There is much to commend in this general and accessible overview of comparative “fundamentalisms” that emerged from within Islam, Christianity, and Judaism in the twentieth century. Not least, the author smartly defines fundamentalism as “a cognitive and affective orientation to the modern world focusing on protest and change. … against the ideology of modernism.” Modernism, in turn, entails an emphasis on “change over continuity, quantity over quality, and production and profit over sympathy for traditional values such as long-term interpersonal relationships … and the pertinence of the religious life over many domains.”

Defining fundamentalism as an “orientation” rather than as a uniform set of doctrines or ideological principles enables Antoun to compare the similar worldviews, ethos, and themes of fundamentalist movements rather than their quite disparate cultural contents and specific historical circumstances.

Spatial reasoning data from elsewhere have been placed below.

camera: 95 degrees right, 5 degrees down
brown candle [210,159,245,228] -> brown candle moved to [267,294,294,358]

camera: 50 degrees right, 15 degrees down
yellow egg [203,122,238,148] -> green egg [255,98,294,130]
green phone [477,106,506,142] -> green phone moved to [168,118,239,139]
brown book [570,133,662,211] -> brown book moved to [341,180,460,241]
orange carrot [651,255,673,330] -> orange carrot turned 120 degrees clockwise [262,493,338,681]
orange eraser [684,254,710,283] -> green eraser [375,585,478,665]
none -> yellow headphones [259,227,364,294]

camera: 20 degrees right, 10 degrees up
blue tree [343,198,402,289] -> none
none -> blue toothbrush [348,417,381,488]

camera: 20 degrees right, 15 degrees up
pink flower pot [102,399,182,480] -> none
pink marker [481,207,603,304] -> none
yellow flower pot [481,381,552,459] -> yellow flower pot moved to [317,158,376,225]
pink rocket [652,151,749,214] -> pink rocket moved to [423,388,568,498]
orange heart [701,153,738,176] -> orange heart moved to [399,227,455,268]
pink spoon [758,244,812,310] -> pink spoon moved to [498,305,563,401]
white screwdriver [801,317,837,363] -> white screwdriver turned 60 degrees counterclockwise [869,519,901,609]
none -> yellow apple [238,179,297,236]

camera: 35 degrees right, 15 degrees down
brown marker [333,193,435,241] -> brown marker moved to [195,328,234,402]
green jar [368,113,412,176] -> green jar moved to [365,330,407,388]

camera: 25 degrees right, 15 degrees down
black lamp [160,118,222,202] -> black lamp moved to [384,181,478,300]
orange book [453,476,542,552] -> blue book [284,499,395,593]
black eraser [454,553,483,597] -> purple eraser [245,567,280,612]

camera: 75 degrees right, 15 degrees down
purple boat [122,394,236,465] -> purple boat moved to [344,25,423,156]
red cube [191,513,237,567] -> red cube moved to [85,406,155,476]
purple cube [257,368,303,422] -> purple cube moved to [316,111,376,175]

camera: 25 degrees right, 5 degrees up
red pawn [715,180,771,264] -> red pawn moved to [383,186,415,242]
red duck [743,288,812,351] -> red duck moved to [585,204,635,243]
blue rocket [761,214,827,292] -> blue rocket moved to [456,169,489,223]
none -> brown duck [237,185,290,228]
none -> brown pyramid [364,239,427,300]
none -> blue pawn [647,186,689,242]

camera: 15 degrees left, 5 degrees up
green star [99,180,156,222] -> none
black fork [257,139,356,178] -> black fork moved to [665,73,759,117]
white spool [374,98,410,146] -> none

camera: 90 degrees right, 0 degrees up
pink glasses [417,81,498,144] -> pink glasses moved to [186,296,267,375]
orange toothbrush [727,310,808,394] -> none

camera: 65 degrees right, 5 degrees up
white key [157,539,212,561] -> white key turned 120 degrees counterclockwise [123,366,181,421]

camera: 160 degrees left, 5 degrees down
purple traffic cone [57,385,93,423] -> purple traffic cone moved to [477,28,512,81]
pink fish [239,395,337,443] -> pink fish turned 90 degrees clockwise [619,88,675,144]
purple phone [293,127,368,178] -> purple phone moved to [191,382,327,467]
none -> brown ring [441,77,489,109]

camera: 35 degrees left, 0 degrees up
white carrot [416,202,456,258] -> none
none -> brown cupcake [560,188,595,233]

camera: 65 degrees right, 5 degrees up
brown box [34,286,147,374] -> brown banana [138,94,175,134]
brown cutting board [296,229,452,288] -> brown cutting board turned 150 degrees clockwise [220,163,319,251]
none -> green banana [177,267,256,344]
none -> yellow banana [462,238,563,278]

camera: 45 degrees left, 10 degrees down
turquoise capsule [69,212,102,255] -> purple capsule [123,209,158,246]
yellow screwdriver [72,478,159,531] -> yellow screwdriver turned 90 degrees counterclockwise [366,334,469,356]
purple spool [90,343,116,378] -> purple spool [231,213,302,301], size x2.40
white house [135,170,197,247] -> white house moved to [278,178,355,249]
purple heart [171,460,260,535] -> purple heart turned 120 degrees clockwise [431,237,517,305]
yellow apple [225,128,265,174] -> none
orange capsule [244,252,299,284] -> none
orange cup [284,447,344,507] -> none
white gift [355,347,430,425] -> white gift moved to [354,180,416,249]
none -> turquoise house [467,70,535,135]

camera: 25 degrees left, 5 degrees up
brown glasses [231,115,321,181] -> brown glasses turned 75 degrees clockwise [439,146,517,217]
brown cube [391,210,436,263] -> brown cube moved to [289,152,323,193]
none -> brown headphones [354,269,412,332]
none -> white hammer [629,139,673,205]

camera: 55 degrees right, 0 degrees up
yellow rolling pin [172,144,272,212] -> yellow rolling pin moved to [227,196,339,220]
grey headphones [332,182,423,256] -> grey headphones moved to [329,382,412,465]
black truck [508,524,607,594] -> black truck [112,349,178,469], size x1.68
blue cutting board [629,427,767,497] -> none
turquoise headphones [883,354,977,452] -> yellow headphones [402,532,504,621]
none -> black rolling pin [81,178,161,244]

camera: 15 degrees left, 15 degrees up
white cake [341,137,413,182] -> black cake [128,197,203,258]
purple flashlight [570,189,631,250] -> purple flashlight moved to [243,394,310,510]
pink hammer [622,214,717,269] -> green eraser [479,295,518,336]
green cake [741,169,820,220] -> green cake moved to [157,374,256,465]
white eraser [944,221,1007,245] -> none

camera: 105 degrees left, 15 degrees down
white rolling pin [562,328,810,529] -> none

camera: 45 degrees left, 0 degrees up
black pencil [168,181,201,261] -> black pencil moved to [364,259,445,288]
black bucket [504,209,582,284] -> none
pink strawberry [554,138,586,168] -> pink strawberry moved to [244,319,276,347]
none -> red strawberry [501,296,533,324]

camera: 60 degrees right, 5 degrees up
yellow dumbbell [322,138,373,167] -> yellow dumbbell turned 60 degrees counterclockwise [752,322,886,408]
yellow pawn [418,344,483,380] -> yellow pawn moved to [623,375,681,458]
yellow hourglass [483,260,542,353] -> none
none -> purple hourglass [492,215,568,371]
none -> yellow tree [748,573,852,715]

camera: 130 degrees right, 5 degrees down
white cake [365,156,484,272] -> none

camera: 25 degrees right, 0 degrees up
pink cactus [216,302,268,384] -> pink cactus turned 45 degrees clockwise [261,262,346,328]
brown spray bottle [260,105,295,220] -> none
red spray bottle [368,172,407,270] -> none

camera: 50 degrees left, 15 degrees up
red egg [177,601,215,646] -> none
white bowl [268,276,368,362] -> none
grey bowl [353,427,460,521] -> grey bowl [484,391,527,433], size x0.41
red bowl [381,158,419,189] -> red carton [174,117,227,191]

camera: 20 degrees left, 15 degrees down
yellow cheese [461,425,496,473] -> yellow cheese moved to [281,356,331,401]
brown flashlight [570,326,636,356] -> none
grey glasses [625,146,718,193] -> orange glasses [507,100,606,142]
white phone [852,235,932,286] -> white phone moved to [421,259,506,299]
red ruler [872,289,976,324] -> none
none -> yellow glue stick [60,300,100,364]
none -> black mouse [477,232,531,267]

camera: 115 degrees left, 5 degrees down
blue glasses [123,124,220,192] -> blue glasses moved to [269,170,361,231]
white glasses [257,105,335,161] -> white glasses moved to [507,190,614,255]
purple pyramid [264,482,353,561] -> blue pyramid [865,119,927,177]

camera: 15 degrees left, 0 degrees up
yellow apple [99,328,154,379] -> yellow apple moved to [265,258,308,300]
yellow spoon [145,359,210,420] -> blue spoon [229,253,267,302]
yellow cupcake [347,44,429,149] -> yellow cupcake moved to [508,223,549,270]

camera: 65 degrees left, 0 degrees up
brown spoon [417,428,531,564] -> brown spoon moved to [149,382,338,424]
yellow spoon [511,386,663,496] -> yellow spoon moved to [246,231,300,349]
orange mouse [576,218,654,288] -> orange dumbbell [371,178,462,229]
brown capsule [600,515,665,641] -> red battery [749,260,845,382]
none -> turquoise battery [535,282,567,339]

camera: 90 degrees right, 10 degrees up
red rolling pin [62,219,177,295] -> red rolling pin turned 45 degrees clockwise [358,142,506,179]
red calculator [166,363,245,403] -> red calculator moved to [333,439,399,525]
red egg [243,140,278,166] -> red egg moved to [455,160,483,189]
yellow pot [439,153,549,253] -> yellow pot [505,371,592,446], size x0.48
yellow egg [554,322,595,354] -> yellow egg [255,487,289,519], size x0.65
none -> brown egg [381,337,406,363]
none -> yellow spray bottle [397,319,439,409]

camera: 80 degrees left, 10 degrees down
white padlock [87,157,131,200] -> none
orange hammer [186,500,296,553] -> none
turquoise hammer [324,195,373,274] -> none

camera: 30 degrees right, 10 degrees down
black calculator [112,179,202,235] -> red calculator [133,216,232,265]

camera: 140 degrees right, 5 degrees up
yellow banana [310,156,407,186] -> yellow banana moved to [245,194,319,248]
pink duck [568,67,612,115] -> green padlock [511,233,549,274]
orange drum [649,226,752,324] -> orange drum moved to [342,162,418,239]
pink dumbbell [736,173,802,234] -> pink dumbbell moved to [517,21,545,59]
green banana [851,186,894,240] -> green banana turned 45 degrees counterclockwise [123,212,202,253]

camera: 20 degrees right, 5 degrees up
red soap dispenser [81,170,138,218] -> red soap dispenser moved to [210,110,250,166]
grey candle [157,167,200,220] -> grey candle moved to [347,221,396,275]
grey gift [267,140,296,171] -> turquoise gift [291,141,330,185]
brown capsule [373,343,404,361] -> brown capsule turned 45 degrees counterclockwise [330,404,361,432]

Thus, he examines the quest for purity, authenticity, and certainty in an increasingly self-constructed, plural, and incoherent religious milieu; the distinctive patterned use (opponents would say “misuse”) of scriptures (through “scripturalism,” the veneration of the text itself as partaking of the sacred as well as being the fount of all true knowledge) and traditions (through “traditioning,” or relocating the mythic past in the present). Antoun also examines the fundamentalist strategies of selective modernization and controlled acculturation, whereby the instrumentalities of the modern world are turned against its secularizing, atheistic spirit and placed at the service of an equally “totalizing,” or comprehensive activism on behalf of alleged traditional values and lifestyles. (Ironically, as the author illustrates, fundamentalists tend to disdain traditional rural and peasant life as hopelessly superstitious and “irreligious"—as insufficiently disciplined, rational, bureaucratic—as insufficiently modern, that is!)

Understanding Fundamentalism is a useful if flawed response to the popular need to understand better the religiously charged world we inhabited before September 11 and that we continue to inhabit. The author’s theoretical and conceptual approach to the topic is sound, the analysis crisp and concise, the illustrations insightfully chosen.

But the book shows signs of haste. Apart from his own excellent fieldwork in Jordan and Iran, the author relied on relatively few secondary sources (and hardly any primary sources) from what is now a vast literature on fundamentalism. This may account for some flat interpretations (e.g., the insufficiently nuanced claim that fundamentalists care more about culture than politics) and the occasional factual errors (e.g., the somewhat skewed account of Christian dispensationalism). Lack of editorial oversight may explain the typos and the failure to update some parts of the narrative (e.g., the description of the rise of the Welfare Party in Turkey in the mid-1990s is cast in the present tense). A useful summary, conclusion, and glossary help redeem the volume as a guide for undergraduates and other students seeking an introduction to the major themes and dynamics of this world-historical set of movements.